TASK GOAL:
Find each line below that contains the word "What", and copy those lines out. Case counts.

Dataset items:
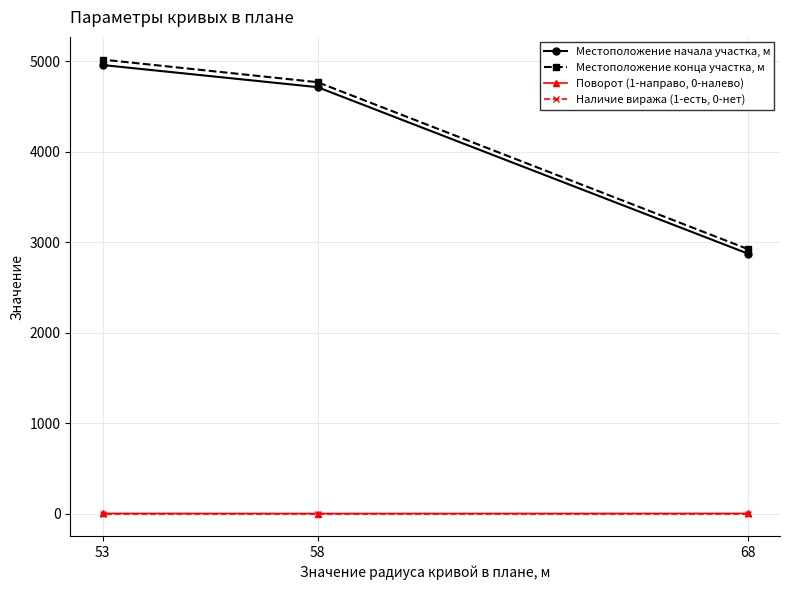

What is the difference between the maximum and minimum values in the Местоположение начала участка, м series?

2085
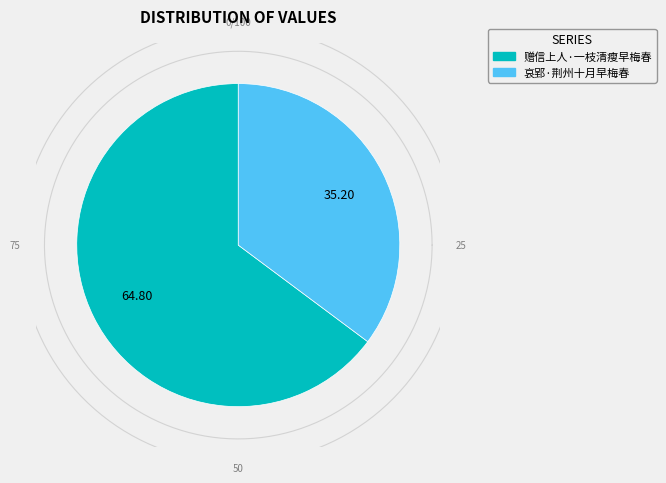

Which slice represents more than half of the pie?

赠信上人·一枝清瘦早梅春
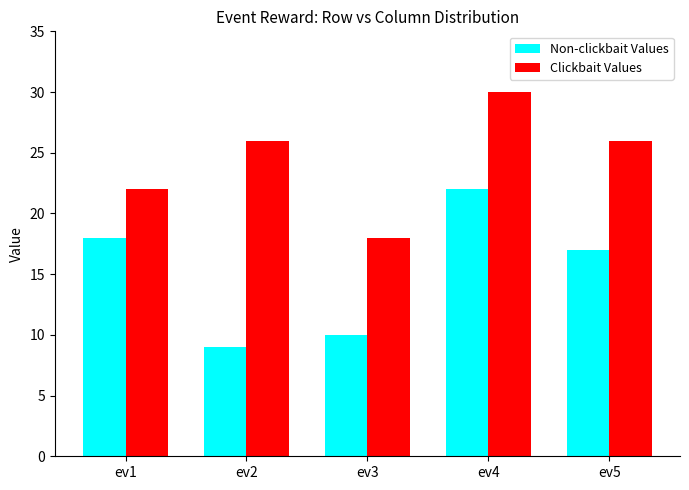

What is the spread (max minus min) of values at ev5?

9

RESPONSE FOR THIS EXERCISE:
What is the difference between the maximum and minimum values in the Местоположение начала участка, м series?
What is the spread (max minus min) of values at ev5?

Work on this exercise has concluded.